The Republican Party-dominated U.S. House of Representatives, with the encouragement of lobbyists for dealers and automotive lenders, has taken steps to constrain the Consumer Financial Protection Bureau.
It is unlikely any of those steps will become law, but the form they take show the theoretical, tactical and strategic approaches favored by the CFPB’s opponents.
In the first case, the House recently passed an amendment to a bigger appropriations bill which seeks to prevent the U.S. Department of Justice from using the disparate-impact legal theory to enforce anti-discrimination laws.
“This is Alice in Wonderland,” said Bill Himpler, executive vice president for the American Financial Services Association, referring to the disparate-impact theory espoused by the Department of Justice and the Consumer Financial Protection Bureau.
On May 29, AFSA and six other financial services trade organizations wrote to every member of Congress asking them to support the amendment. It passed 216-190 on the same day.
If it were made law -- which is unlikely, given the Democrat Party’s control of the U.S. Senate and the White House -- the amendment would withhold funds for litigation in which the Department of Justice seeks to use the disparate-impact theory to prove illegal discrimination.
While AFSA and the other groups say they don’t tolerate discrimination, there are a lot of things about the disparate-impact theory they dislike.
According to the theory, commercial actions have a “disparate impact” whenever legally protected groups of borrowers, such as minorities, pay more. It doesn’t matter to regulators whether the individuals or entities behind the commercial actions intended to discriminate.
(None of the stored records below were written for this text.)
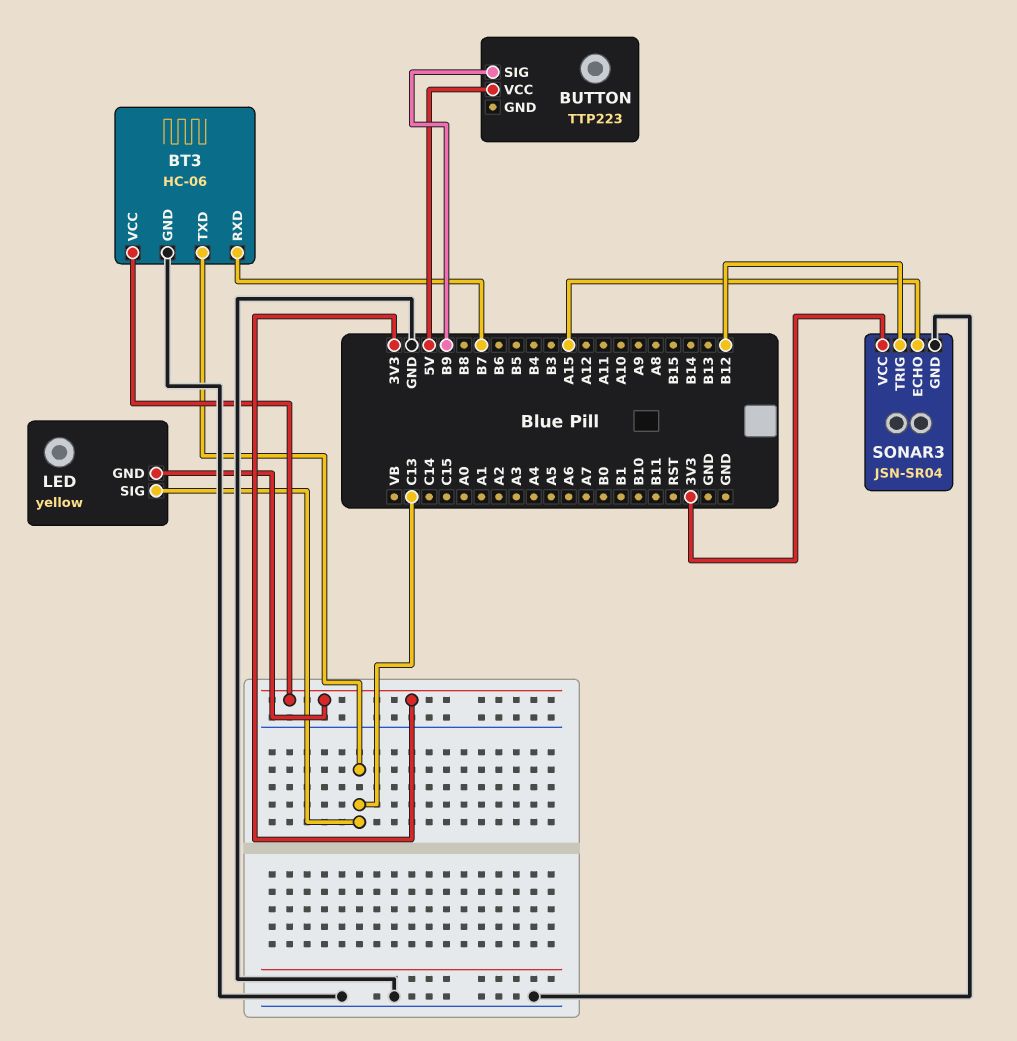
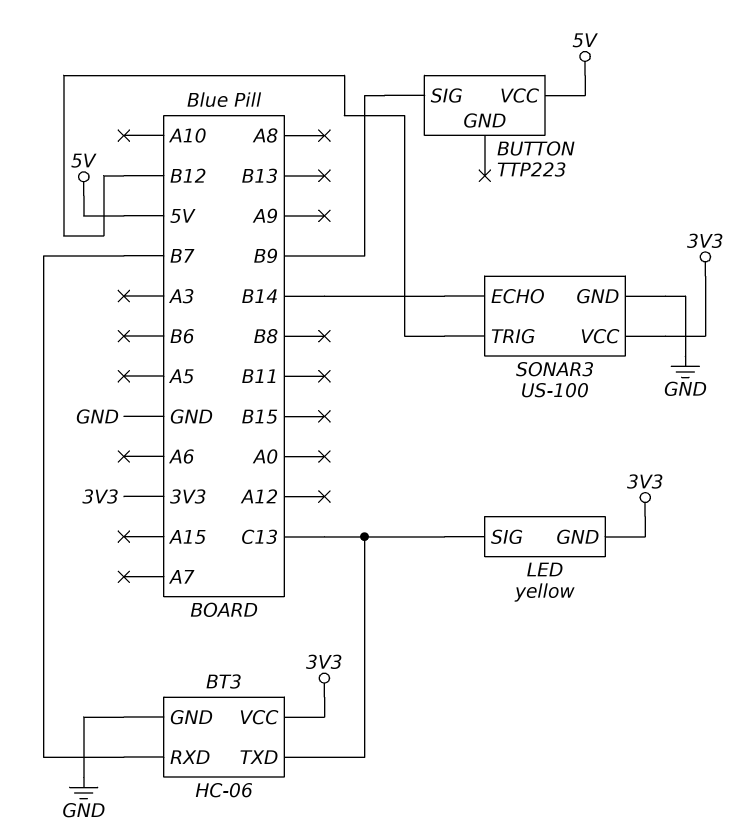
SONAR3: JSN-SR04 -> US-100
SONAR3 pin ECHO: A15 -> B14

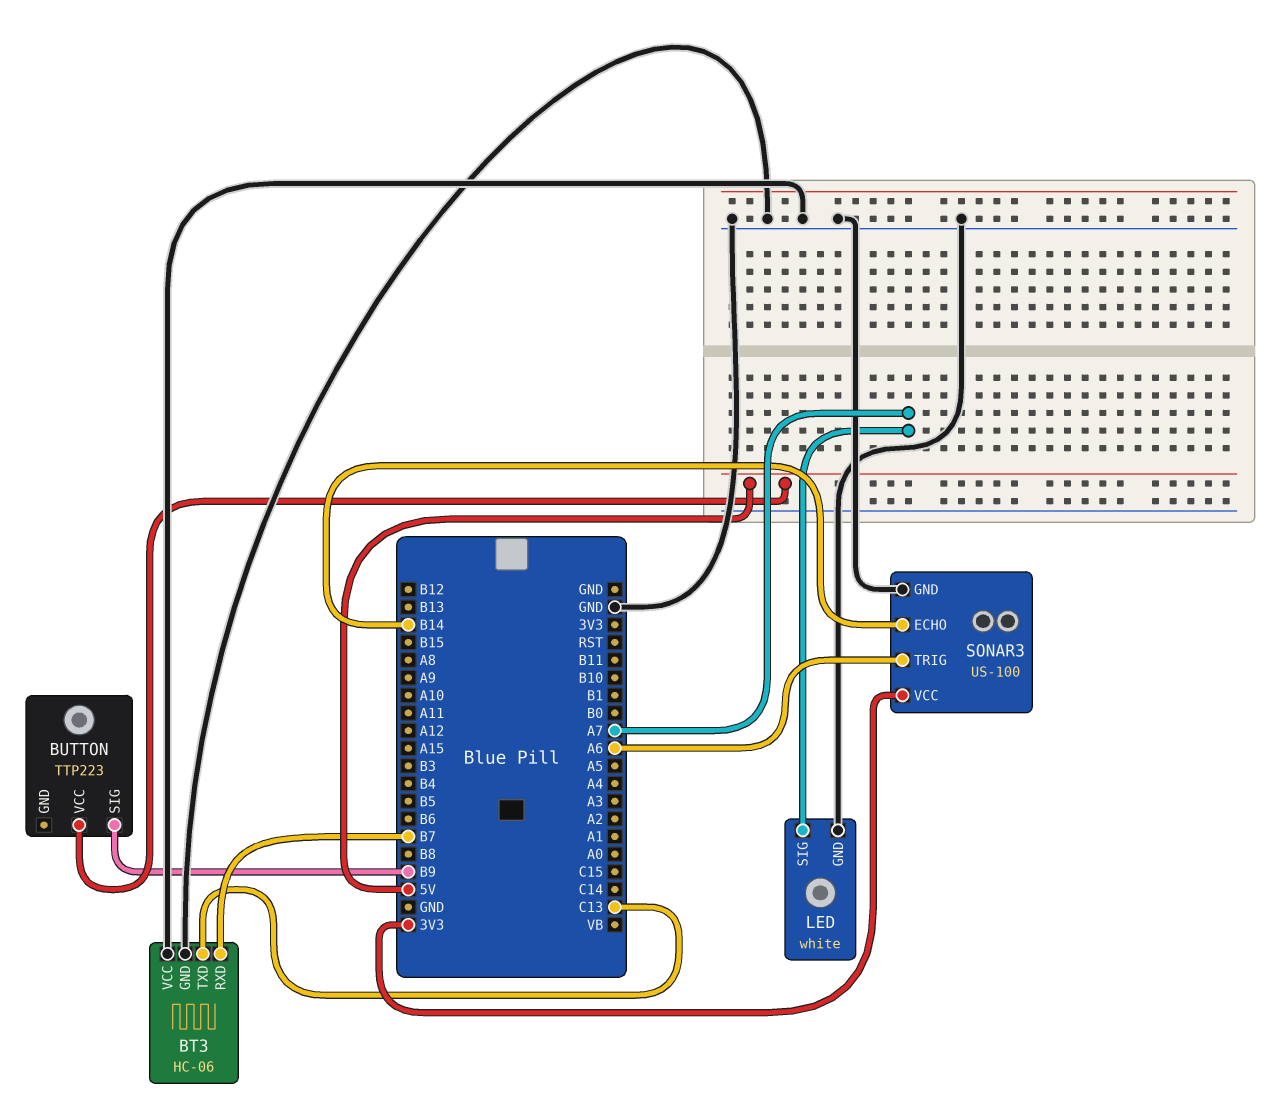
BT3 pin VCC: 3V3 -> GND
LED: yellow -> white
LED pin GND: 3V3 -> GND
LED pin SIG: C13 -> A7
SONAR3 pin TRIG: B12 -> A6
The theory says what matters is the end result, not the intention.
Out of nowhere
One particular “Alice in Wonderland” aspect Himpler cited is that disparate impact can seemingly pop out of nowhere. Regulators expect lenders to watch out for disparate impact in auto loans on both a dealer-by-dealer basis and on an aggregated basis, in which all loans at a particular lender are lumped together, looking for pricing disparities between protected groups and everyone else.
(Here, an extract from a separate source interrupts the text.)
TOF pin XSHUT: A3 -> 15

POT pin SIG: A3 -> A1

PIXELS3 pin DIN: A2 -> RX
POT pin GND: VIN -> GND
The difference between dealer-by-dealer and consolidated can mean the difference between a disparate impact and no disparate impact, critics said. For instance, at an AFSA auto finance conference earlier this year, audience members said a dealer in a high-cost area might charge everybody more, and a dealer in a faraway, low-cost area might charge everybody less. Theoretically there’s no discrimination dealer-by-dealer, but if both dealers used the same financing institution, it would look that way on a consolidated basis.
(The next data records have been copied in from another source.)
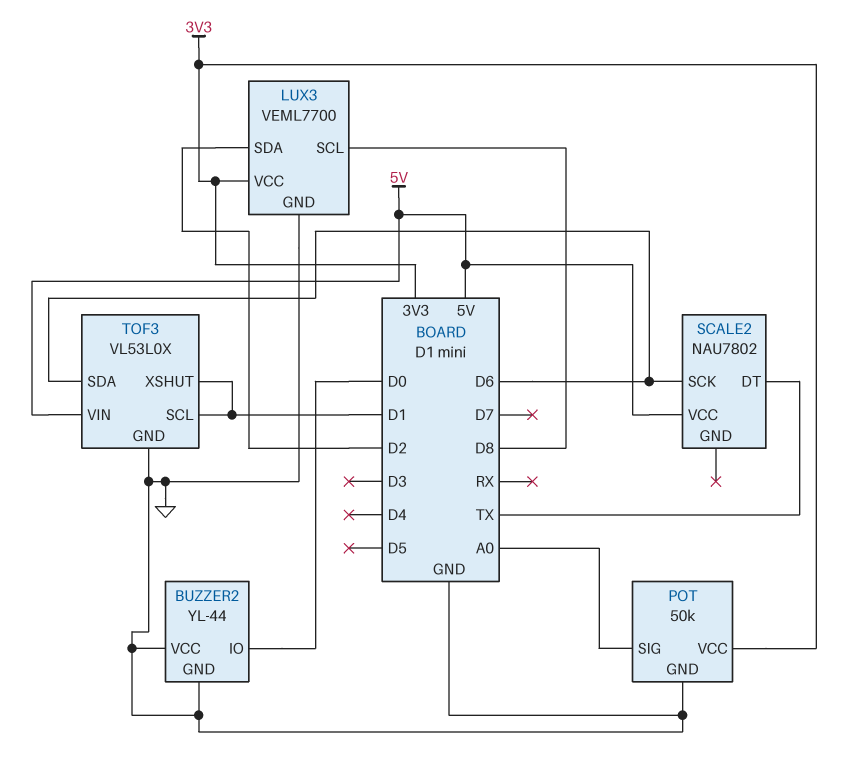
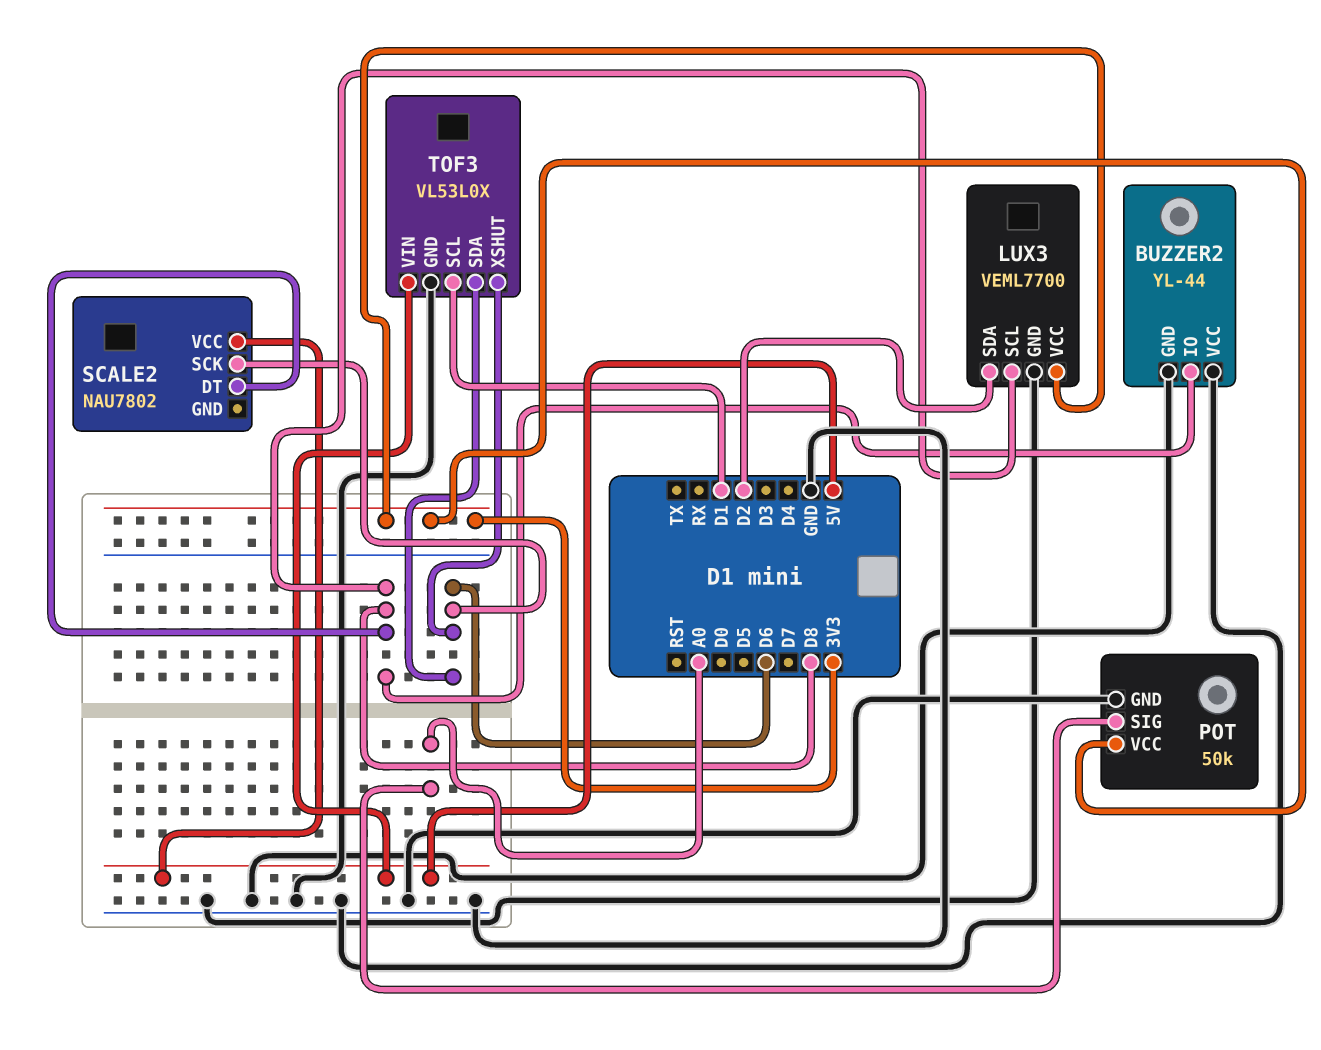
BUZZER2 pin IO: D0 -> D8
SCALE2 pin DT: TX -> D8
TOF3 pin XSHUT: D1 -> D6

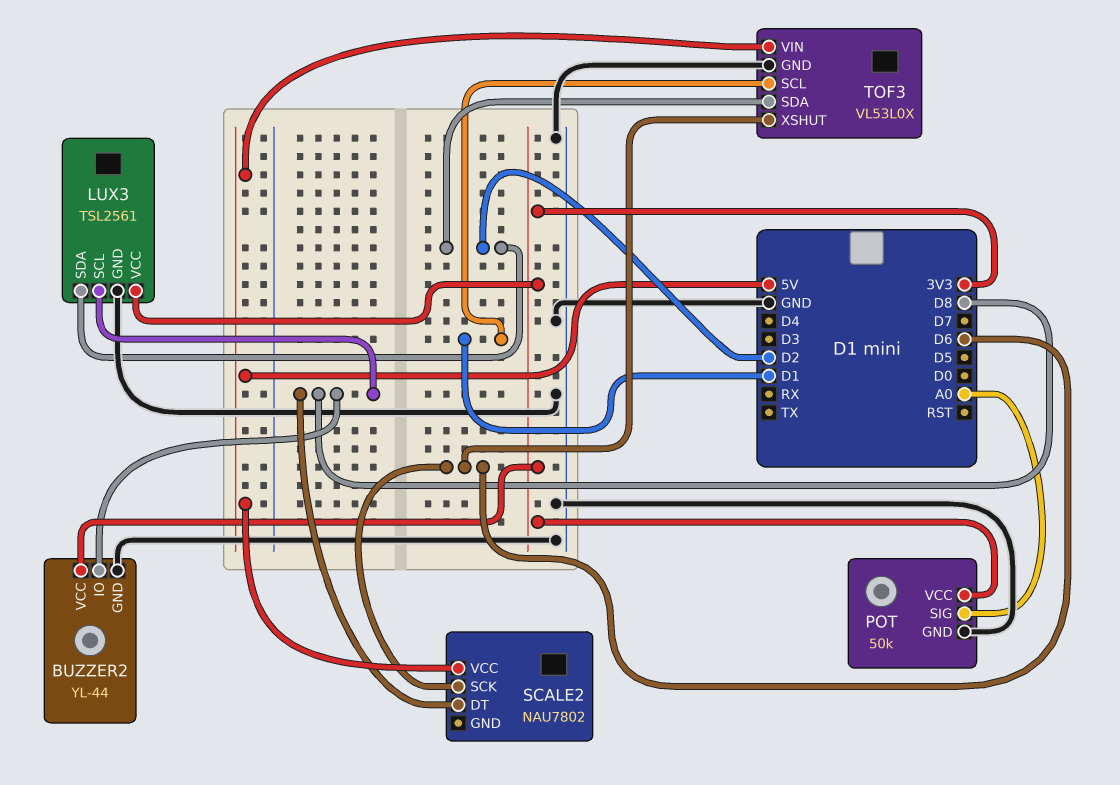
BUZZER2 pin VCC: GND -> 3V3
LUX3: VEML7700 -> TSL2561
TOF3 pin SDA: D6 -> D2

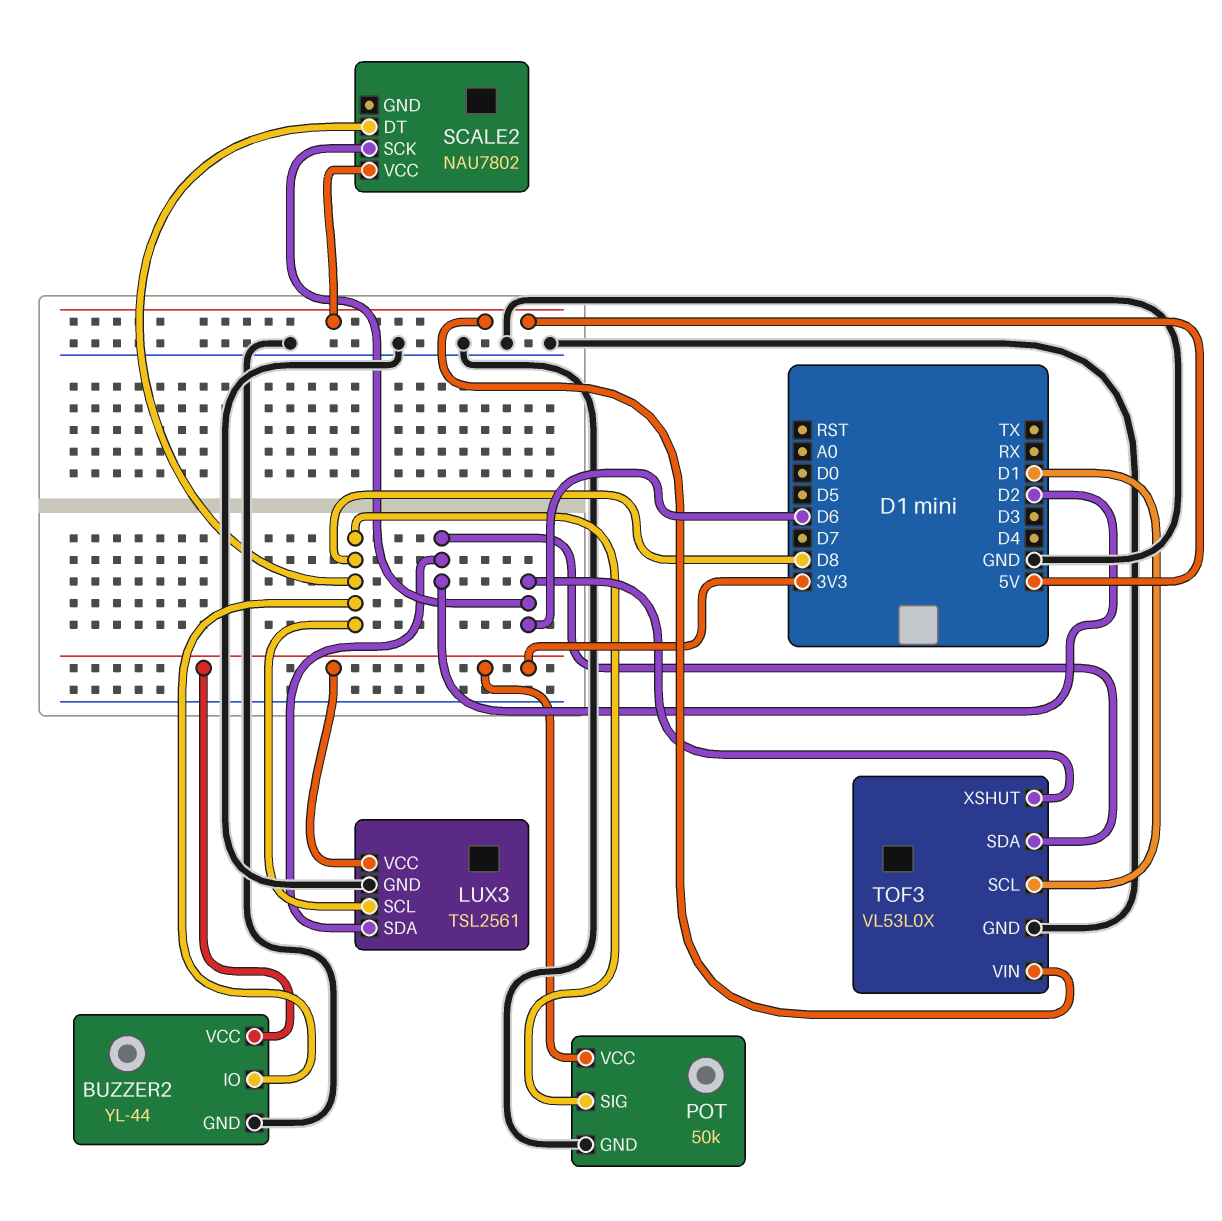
POT pin SIG: A0 -> D8

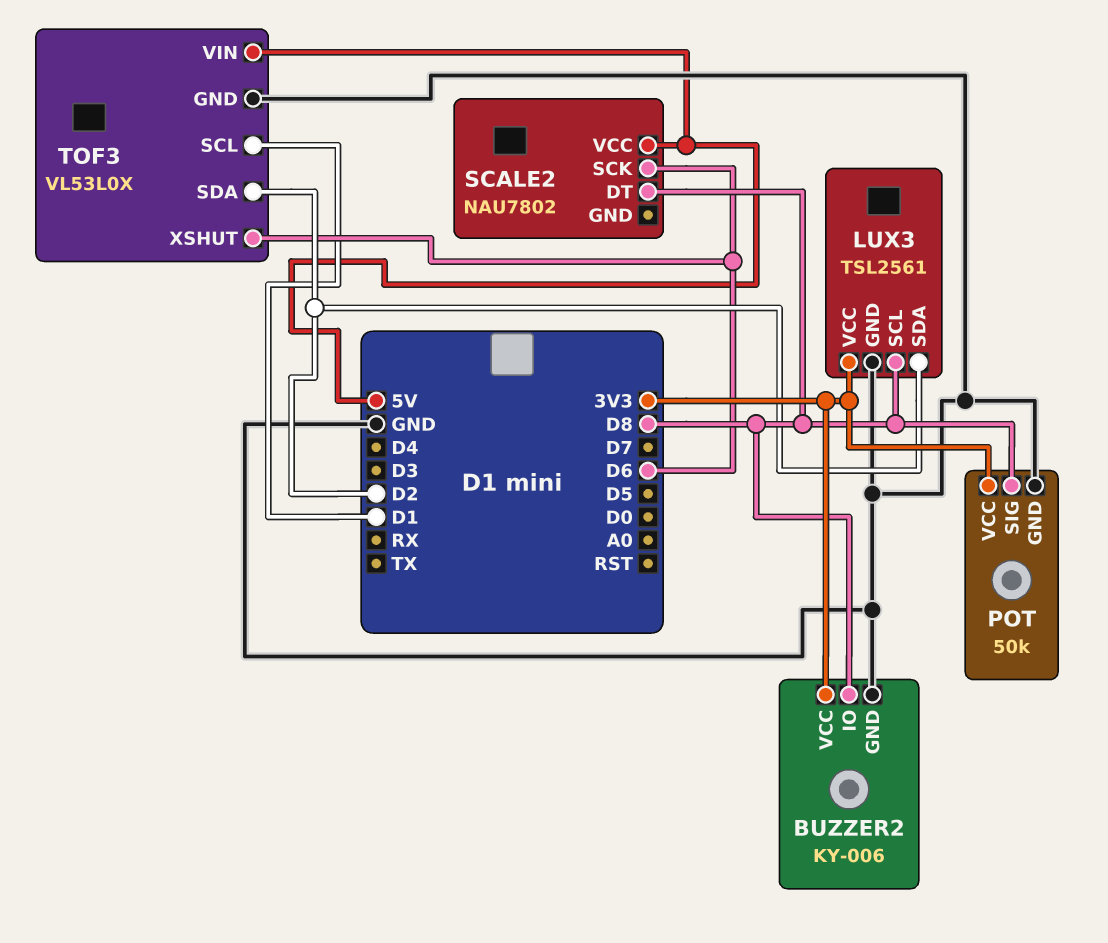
BUZZER2: YL-44 -> KY-006

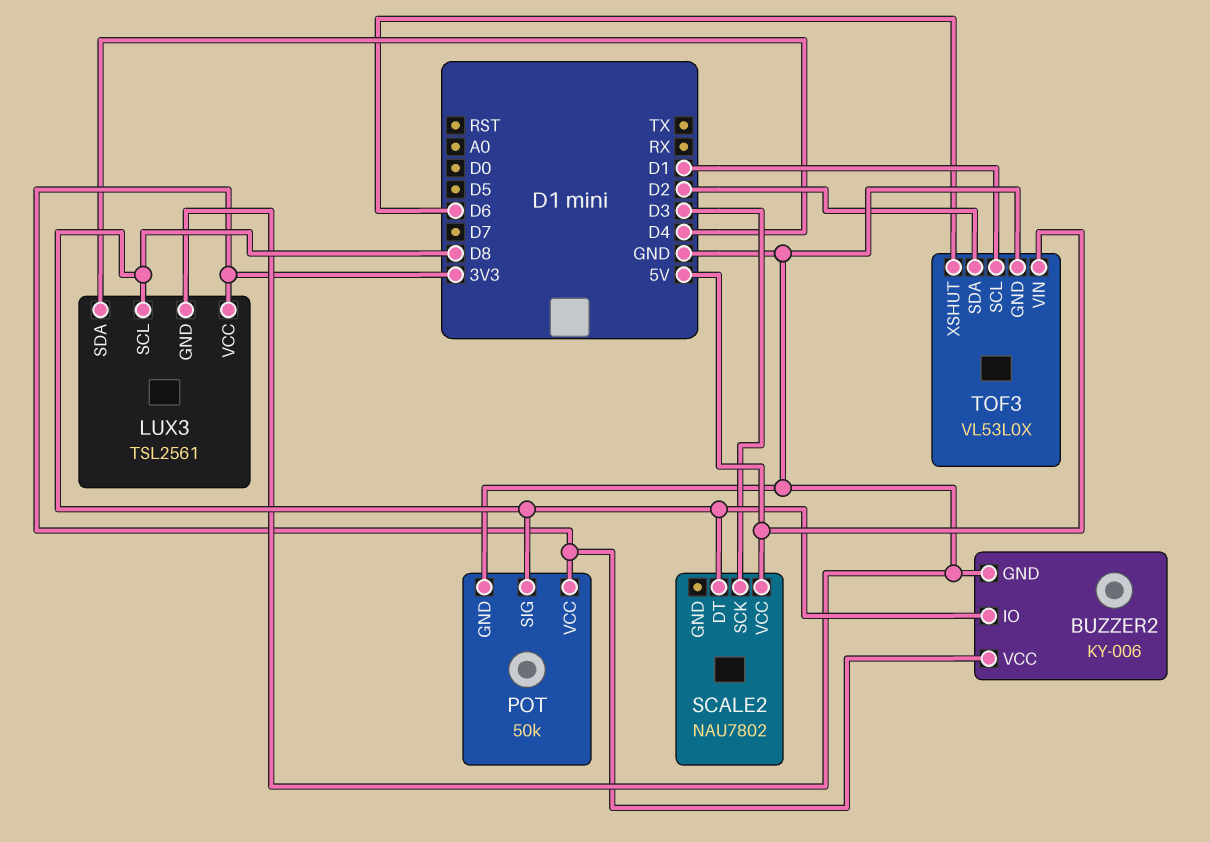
LUX3 pin SDA: D2 -> D4
SCALE2 pin SCK: D6 -> D3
“Where does it come from?” Himpler asked. He said there was no discrimination at either dealership, yet disparate impact “magically appears.”
The letter from AFSA and the other groups cited the consent order among Ally Financial, the Department of Justice, and the Consumer Financial Protection Bureau earlier this year as an example of regulation gone wrong.
In the letter, the lender groups raised another basic complaint: That under the disparate-impact theory, lenders can be held liable for discrimination even if there was no intent to discriminate, and even if a lender “takes every step to prevent discrimination.”
Rescind March bulletin
Separately, the House Financial Services Committee voted Tuesday to rescind the auto lending bulletin that the CFPB released in March 2013, which said lenders could be taken to court if the use of dealer reserve led to minorities paying higher interest rates on car loans.
Dealers and auto lenders argued that the CFPB was changing federal policy through written guidance rather than new regulations so the agency could avoid releasing its underlying data or doing a cost-benefit analysis.
The bill passed by the committee would “implement a more transparent system for the CFPB to issue guidance in the future,” an NADA spokesman said in an e-mail.
However, the use of guidance is common across the federal government in cases in which agencies need to explain how they will interpret existing law -- in this case, the Equal Credit Opportunity Act. Defenders of the CFPB argue that the bulletin did not create any new legal requirements for lenders, but rather showed how the bureau intended to enforce existing laws.
Because these laws would remain intact, it was unclear how rescinding the guidance would stop the CFPB from pursuing enforcement cases against companies like Ally -- or otherwise change its handling of auto lending.
Indeed, the bulletin was not law, so rescinding it would amount to saying that something that isn’t law, isn’t law.
No companion bill has been introduced in the U.S. Senate. President Obama would likely veto such a bill if it were to pass through Congress.